### Data section
----------------
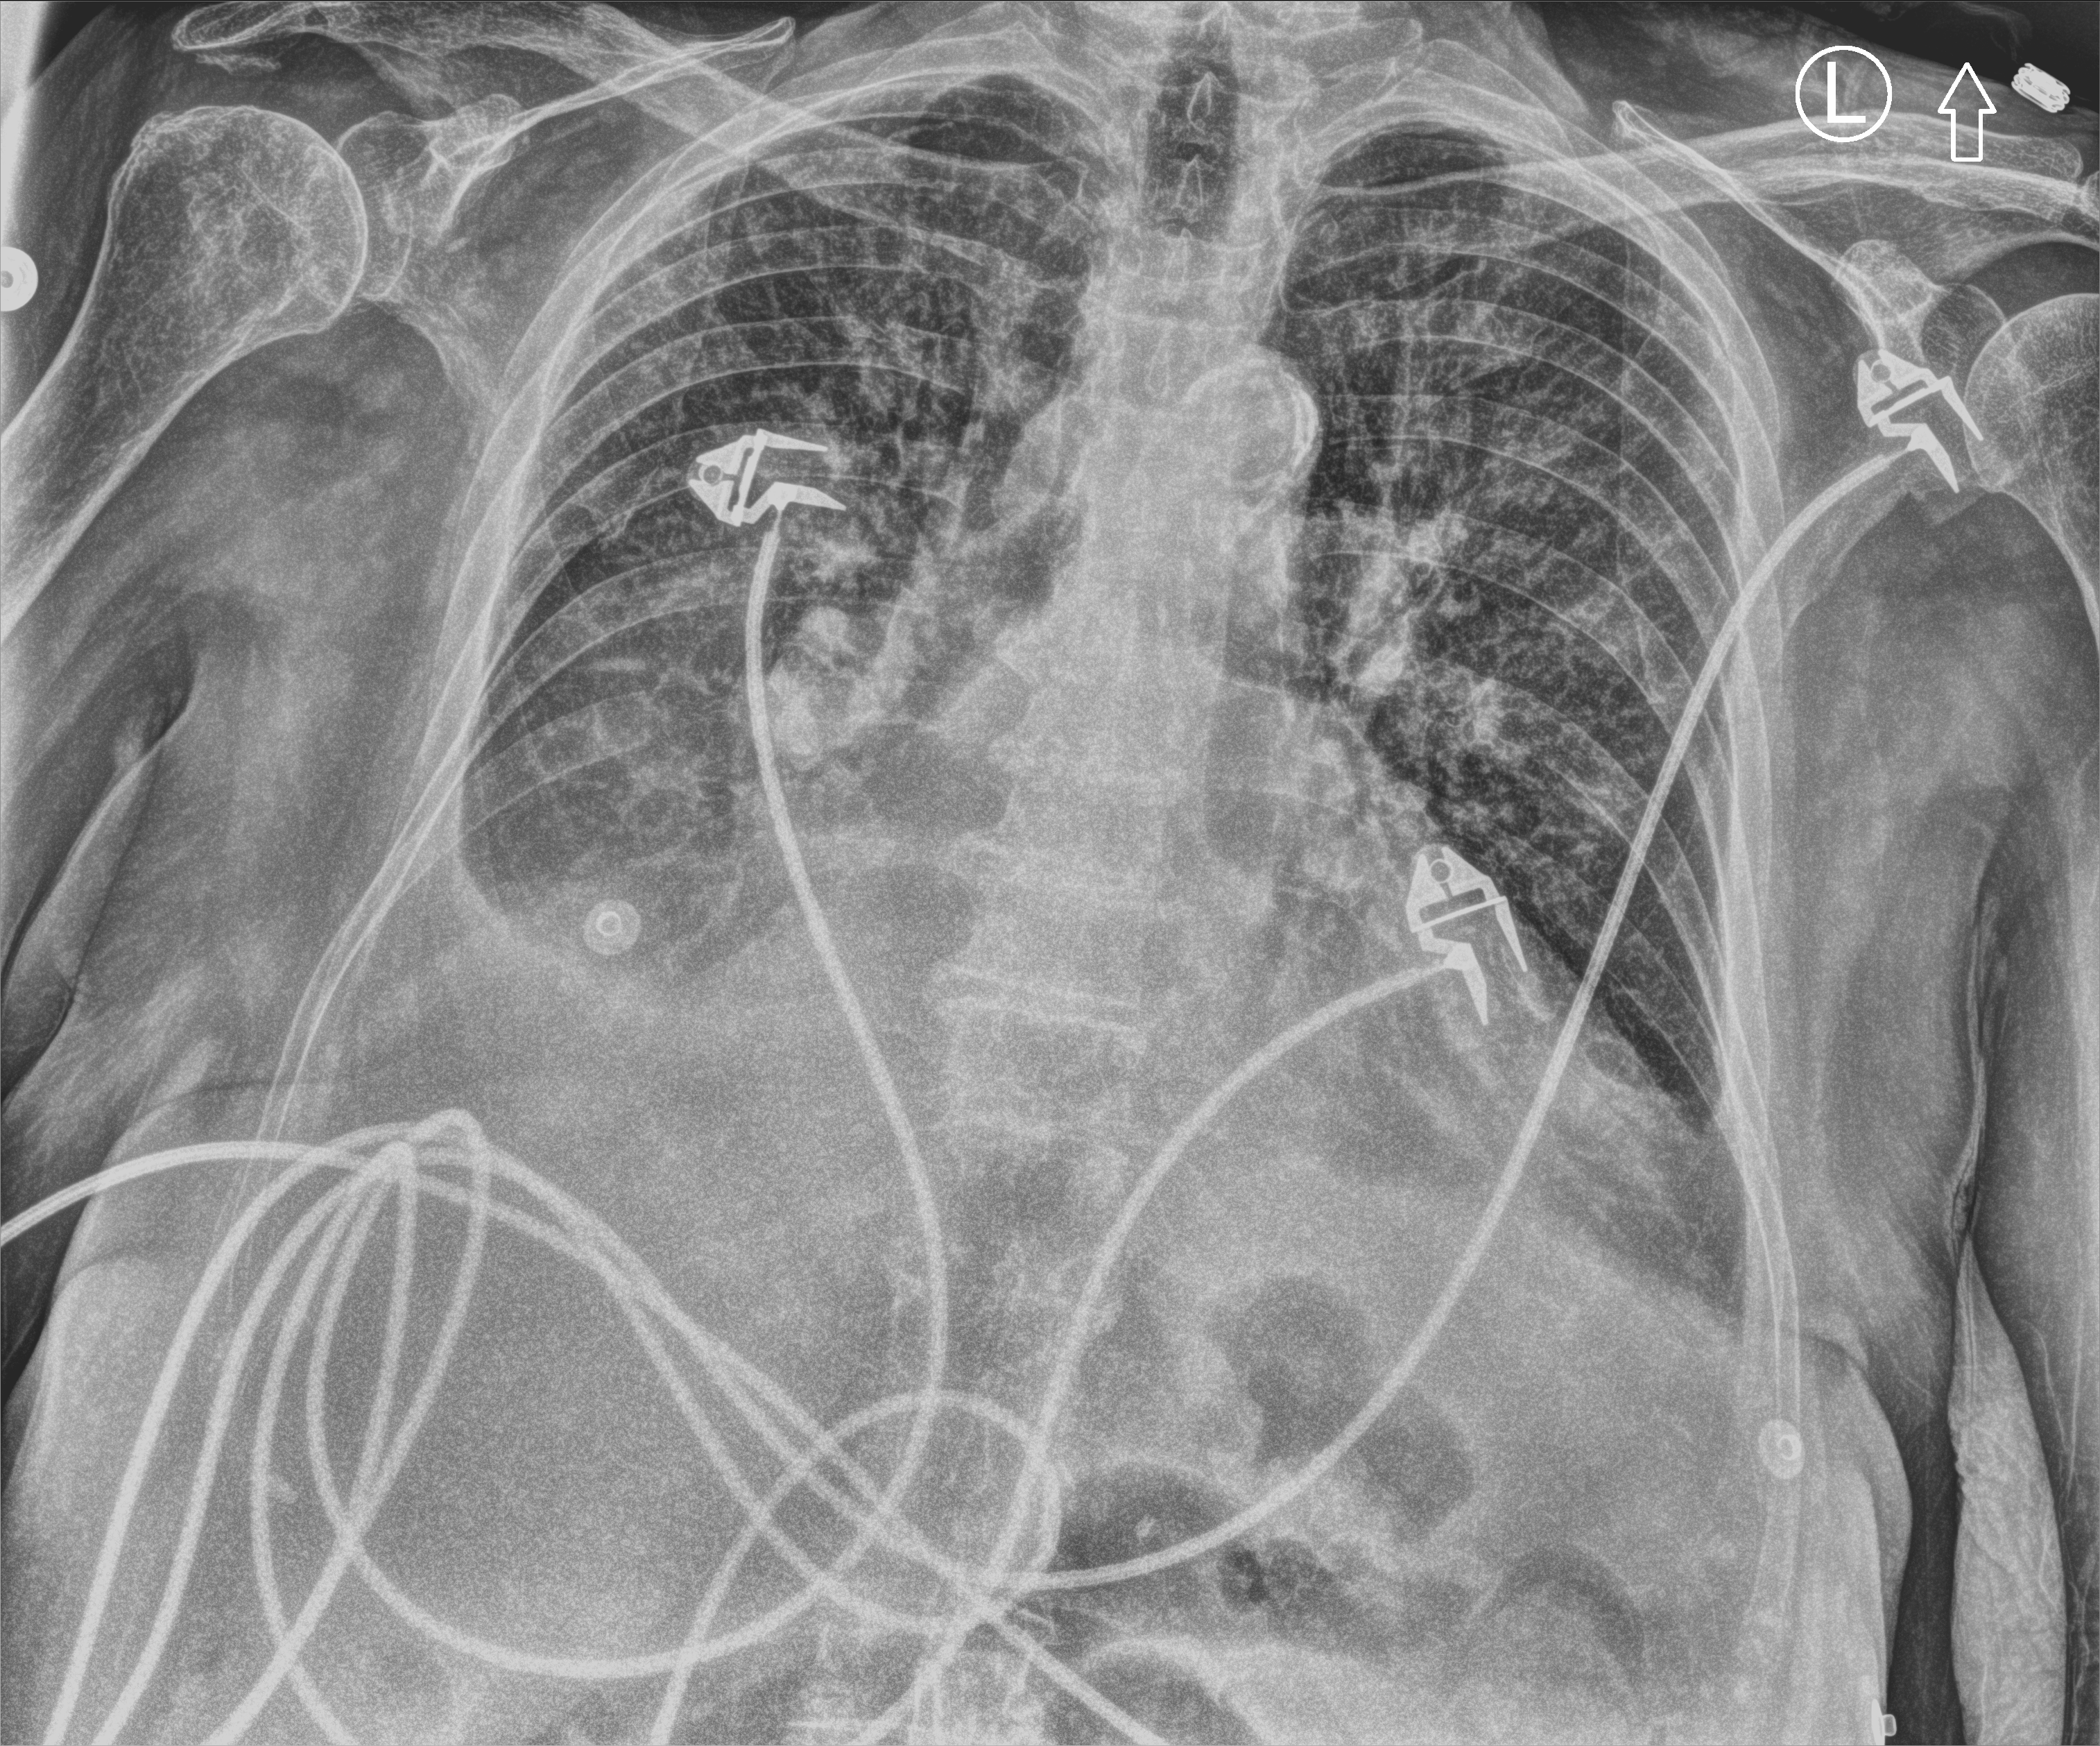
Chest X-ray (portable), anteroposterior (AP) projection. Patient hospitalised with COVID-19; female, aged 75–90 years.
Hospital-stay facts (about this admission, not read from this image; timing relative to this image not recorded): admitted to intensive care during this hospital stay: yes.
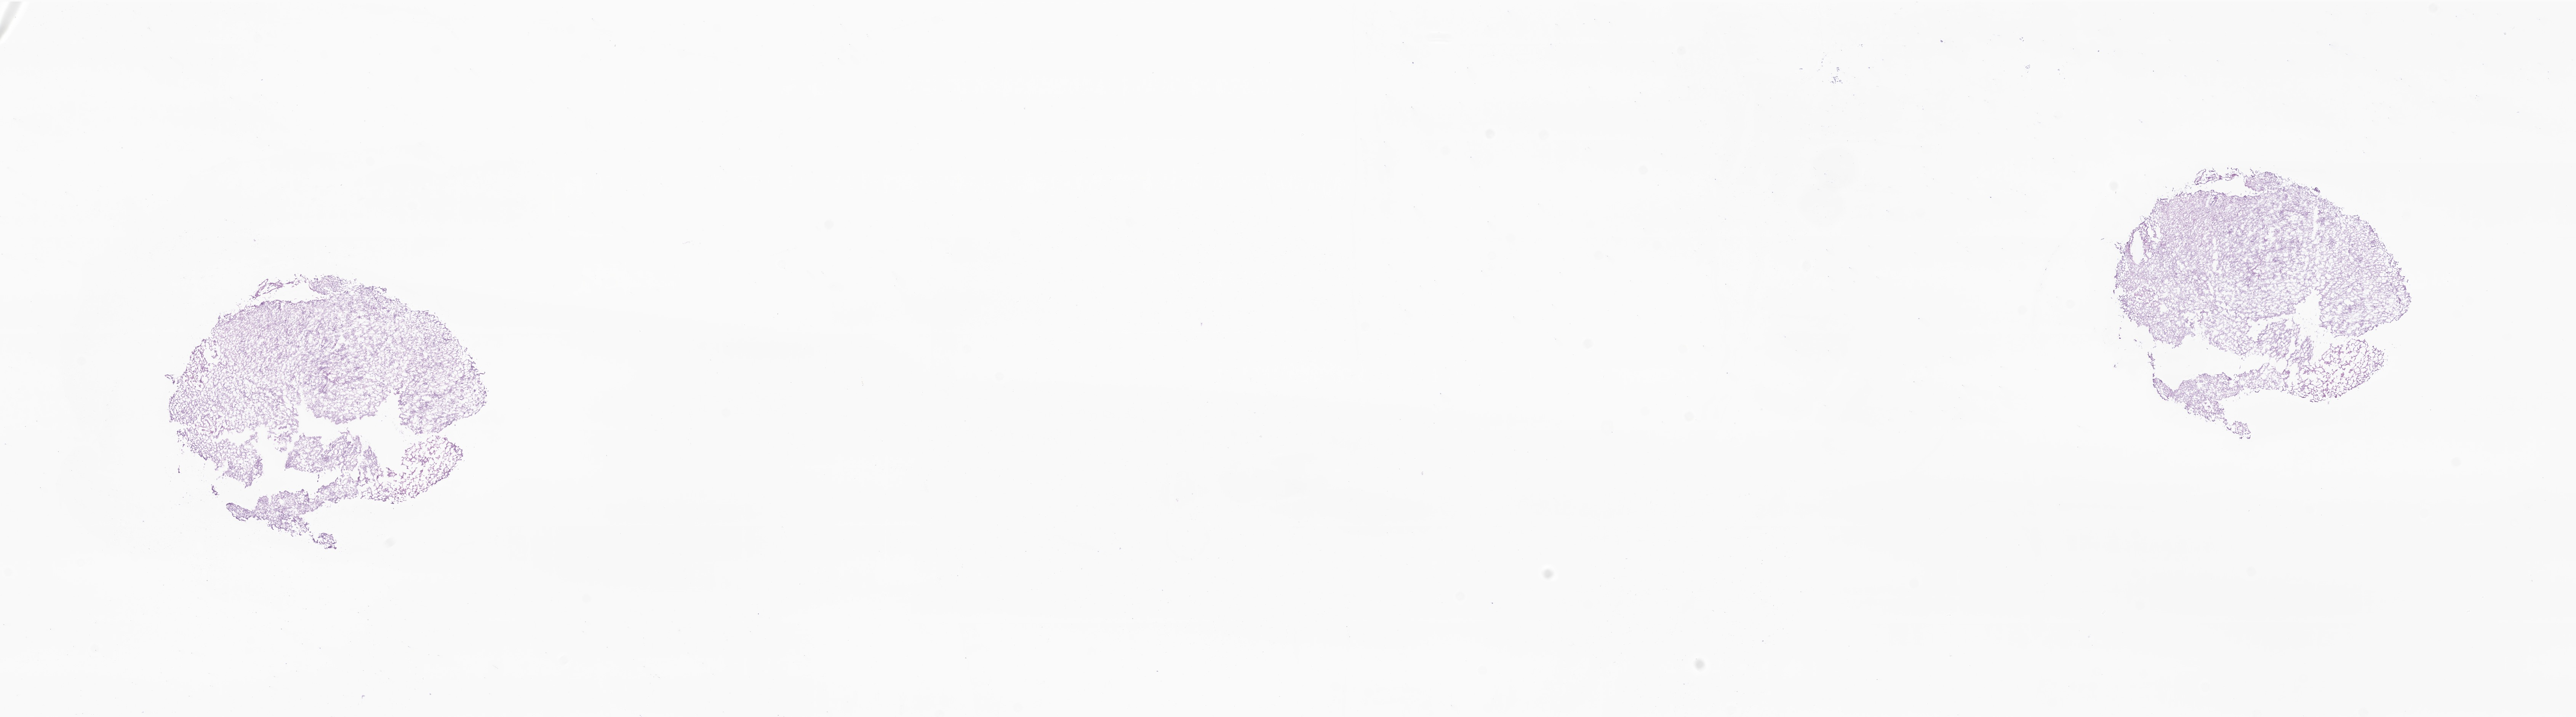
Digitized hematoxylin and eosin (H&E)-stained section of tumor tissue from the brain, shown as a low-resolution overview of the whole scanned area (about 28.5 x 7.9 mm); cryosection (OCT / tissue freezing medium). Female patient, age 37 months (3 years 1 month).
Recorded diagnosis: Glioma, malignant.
----------------
### About this task
For this exercise, copy each line of the data above exactly, from the first through the line containing "Hospital-stay facts (about", and drop the pictures.

### Written answer
Chest X-ray (portable), anteroposterior (AP) projection. Patient hospitalised with COVID-19; female, aged 75–90 years.
Hospital-stay facts (about this admission, not read from this image; timing relative to this image not recorded): admitted to intensive care during this hospital stay: yes.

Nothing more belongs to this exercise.